Collected data
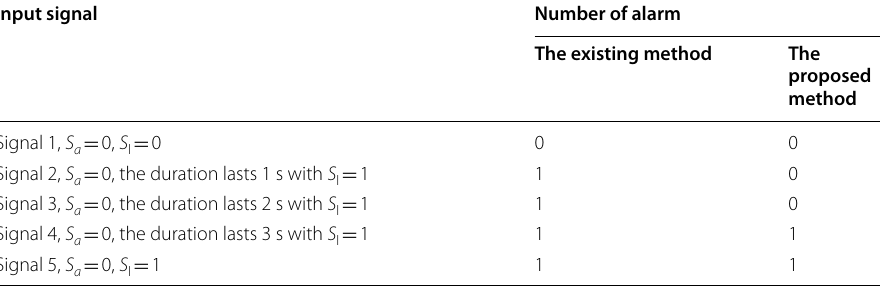
Table 4 Comparison of the number of alarms for the abnormal lock opening Input signal Number of alarm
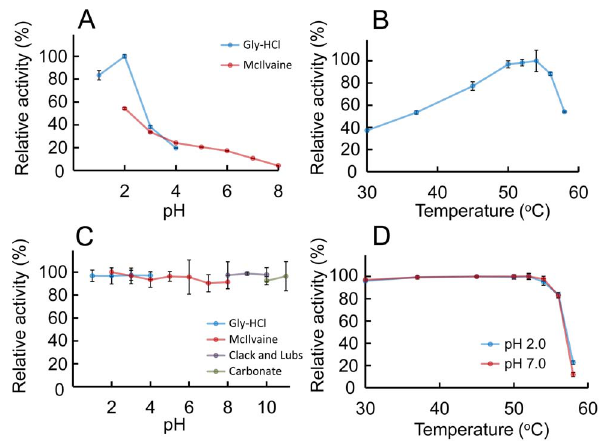
Figure 3. Characterization of the E. coli -expressed AMCase activities. (A) pH profile, (B) temperature profile, (C) pH stability profile and (D) thermostability profile of the chitinase for recombinant AMCase were measured as described in the Materials and Methods section. The values were represented as percentage of the maximum activity obtained in each series of experiments. Error bars represent the mean 6 standard deviation from a single experiment conducted in triplicate.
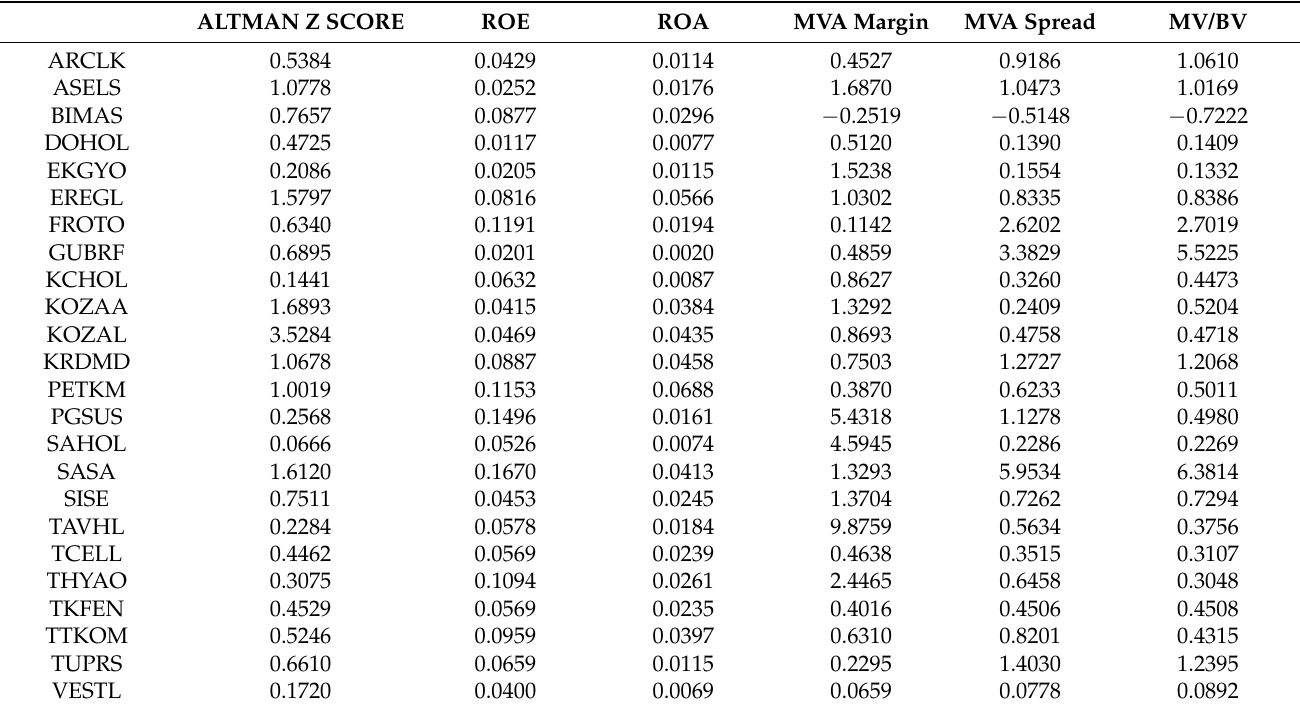
Table 5. Decision Matrix used for the MCDM Methods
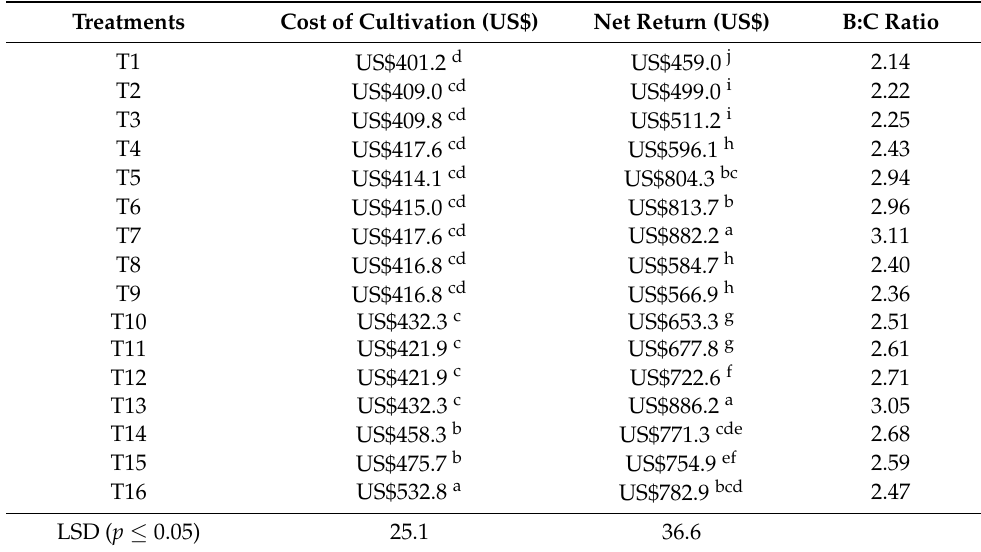
Table 5. Effect of mineral, chelated and nanoforms of Zn and Fe on the economics of chickpeas.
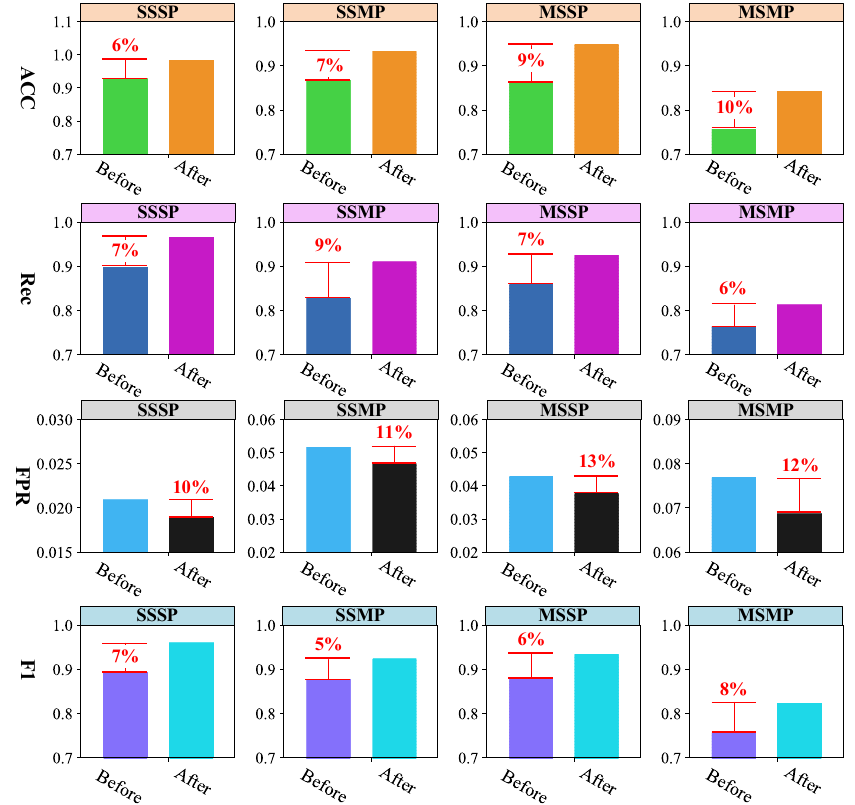
Figure 8. Performance analysis of two optimization strategies on SWaT dataset.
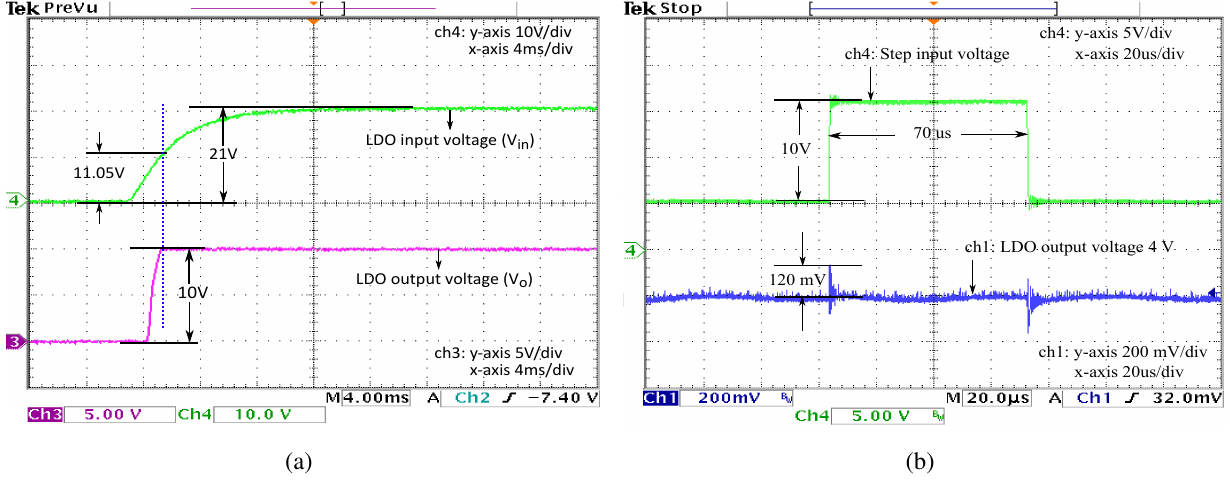
Figure 13. Oscilloscope capture of the transient response of the LDO: ( a ) at start-up for a 10-V output; ( b ) with a step input of 10 V for a 4-V output.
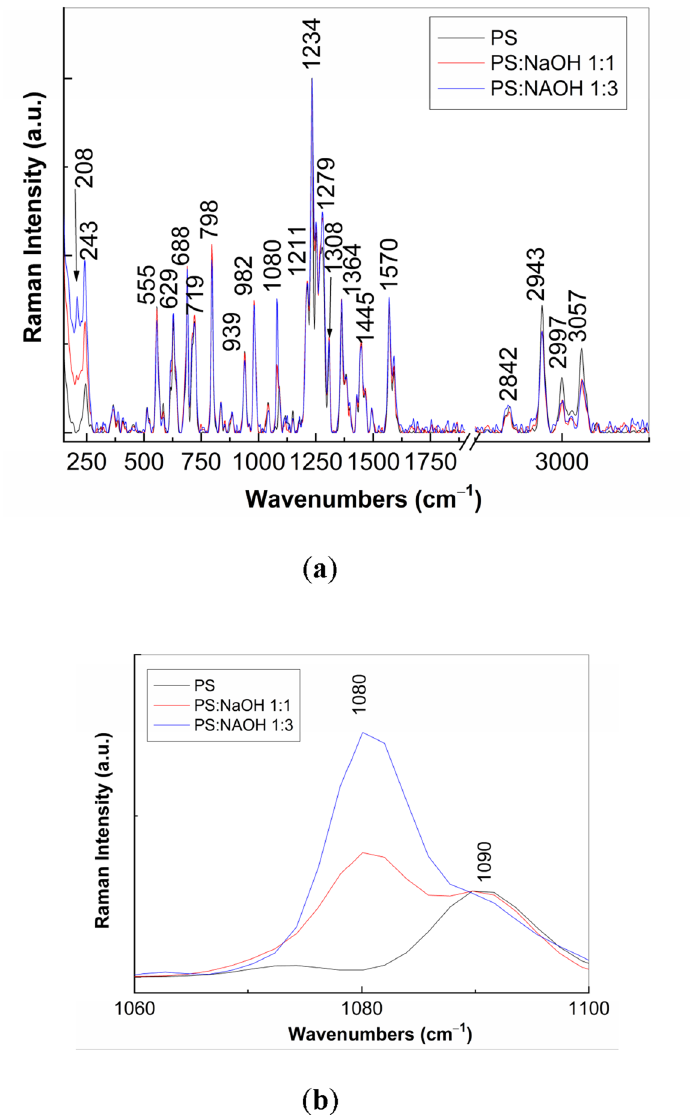
Figure 12. Raman spectra, in the 100–3500 cm −1 ( a ) and 1060–1100 cm −1 ( b ) spectral ranges, of PS ( 1 ) (curve black) and NaOH-reacted PS ( 1 ), when the weight ratio between PS ( 1 ) and NaOH was of 1:1 (red curve) and 1:3 (blue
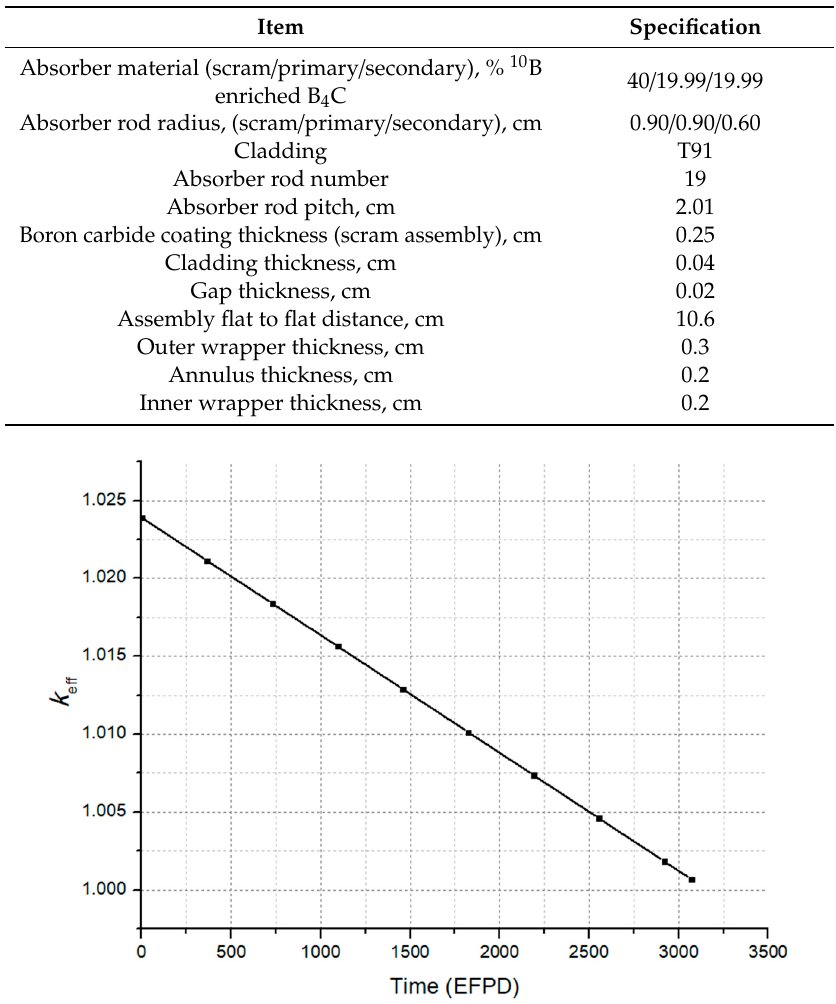
Figure 4. Scram assembly configuration. Table 3. Design parameters of the control and scram assemblies.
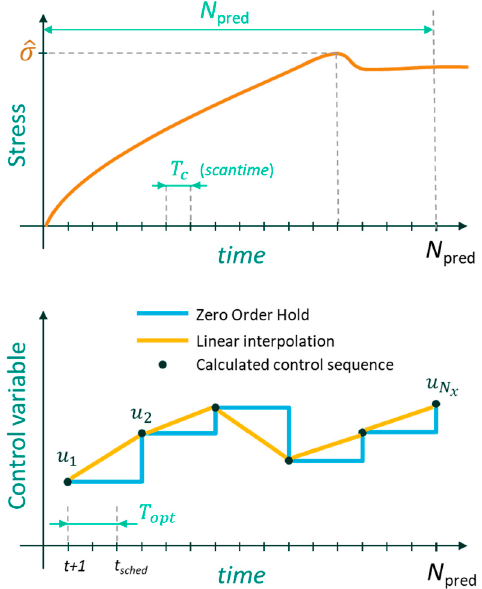
Figure 9. Details on the optimization of the problem parameters.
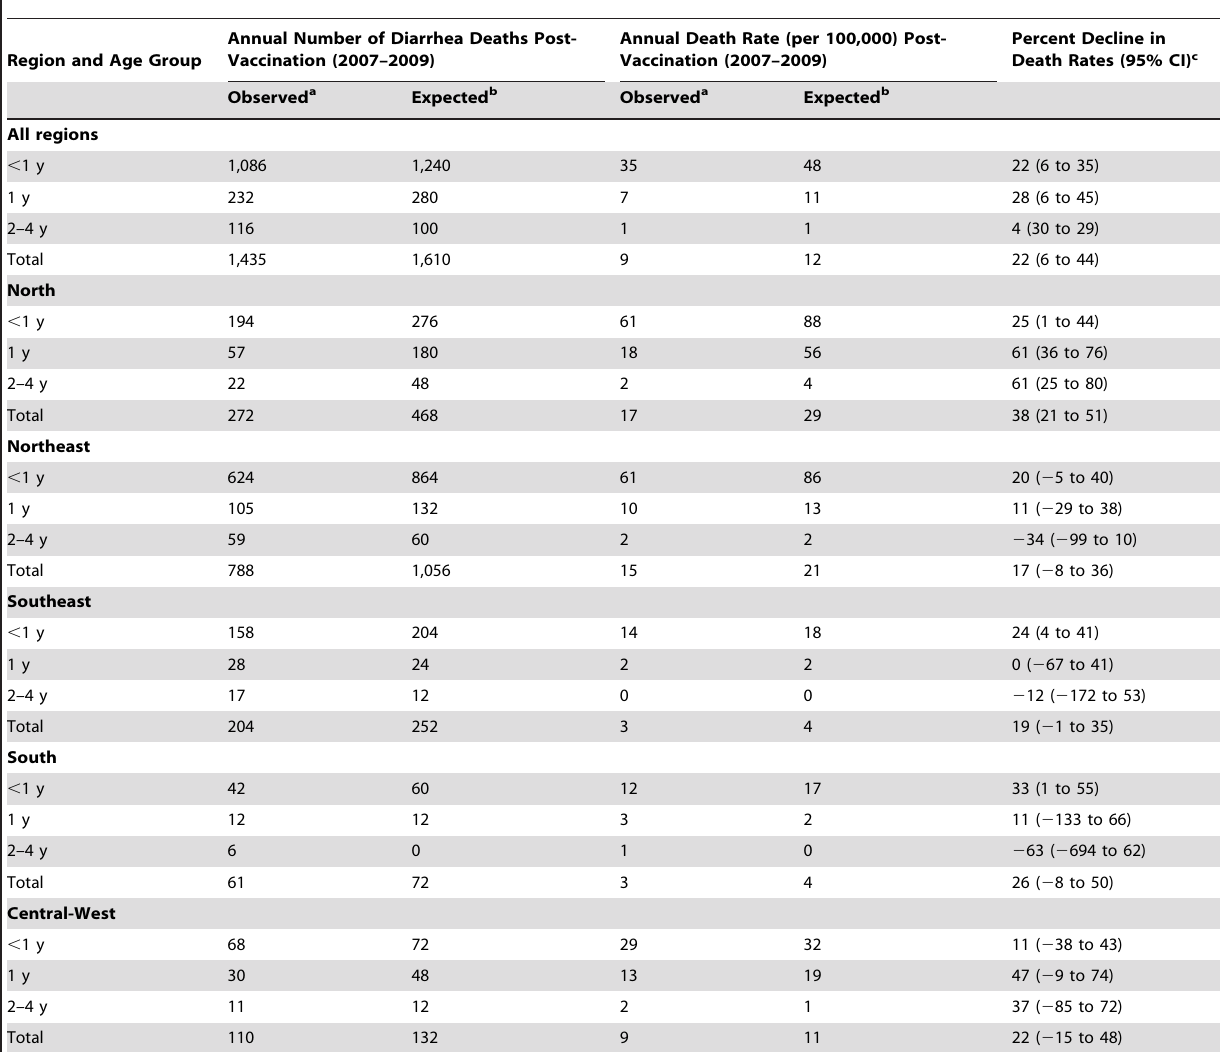
Table 2. Post-vaccination changes in numbers of diarrhea-related deaths and mortality rates among children younger than 5 y by December 2009 in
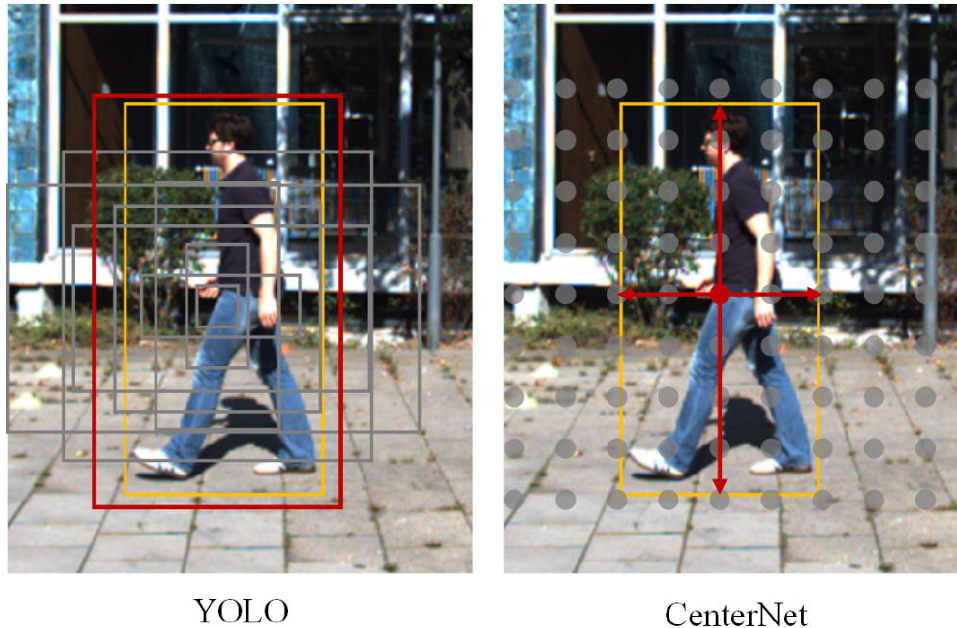
Figure 2. Sample imbalance problem for different detectors. Anchor-based detectors use many preset anchors to regress one object bounding box, and most of the anchors are negative samples. By contrast, anchor-free detectors use key points to regress the bounding box, and most of the key points are negative samples. Positive samples make up a small proportion of the total sample size.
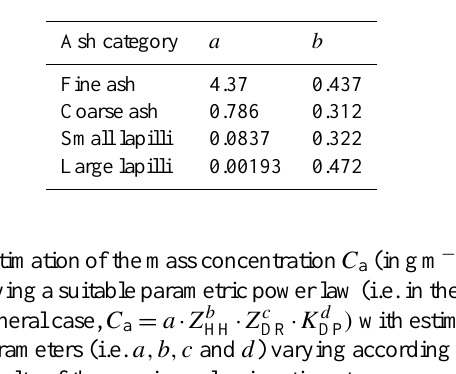
Table 2. Parameters for the ash concentration retrieval C a = a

*What to work on*
Each line from the first line of the data above through the one containing "Table 2. Post-vaccination" must be set down exactly; the pictures must not be.

*Written answer*
Table 4 Comparison of the number of alarms for the abnormal lock opening Input signal Number of alarm
Figure 3. Characterization of the E. coli -expressed AMCase activities. (A) pH profile, (B) temperature profile, (C) pH stability profile and (D) thermostability profile of the chitinase for recombinant AMCase were measured as described in the Materials and Methods section. The values were represented as percentage of the maximum activity obtained in each series of experiments. Error bars represent the mean 6 standard deviation from a single experiment conducted in triplicate.
Table 5. Decision Matrix used for the MCDM Methods
Table 5. Effect of mineral, chelated and nanoforms of Zn and Fe on the economics of chickpeas.
Figure 8. Performance analysis of two optimization strategies on SWaT dataset.
Figure 13. Oscilloscope capture of the transient response of the LDO: ( a ) at start-up for a 10-V output; ( b ) with a step input of 10 V for a 4-V output.
Figure 12. Raman spectra, in the 100–3500 cm −1 ( a ) and 1060–1100 cm −1 ( b ) spectral ranges, of PS ( 1 ) (curve black) and NaOH-reacted PS ( 1 ), when the weight ratio between PS ( 1 ) and NaOH was of 1:1 (red curve) and 1:3 (blue
Figure 4. Scram assembly configuration. Table 3. Design parameters of the control and scram assemblies.
Figure 9. Details on the optimization of the problem parameters.
Table 2. Post-vaccination changes in numbers of diarrhea-related deaths and mortality rates among children younger than 5 y by December 2009 in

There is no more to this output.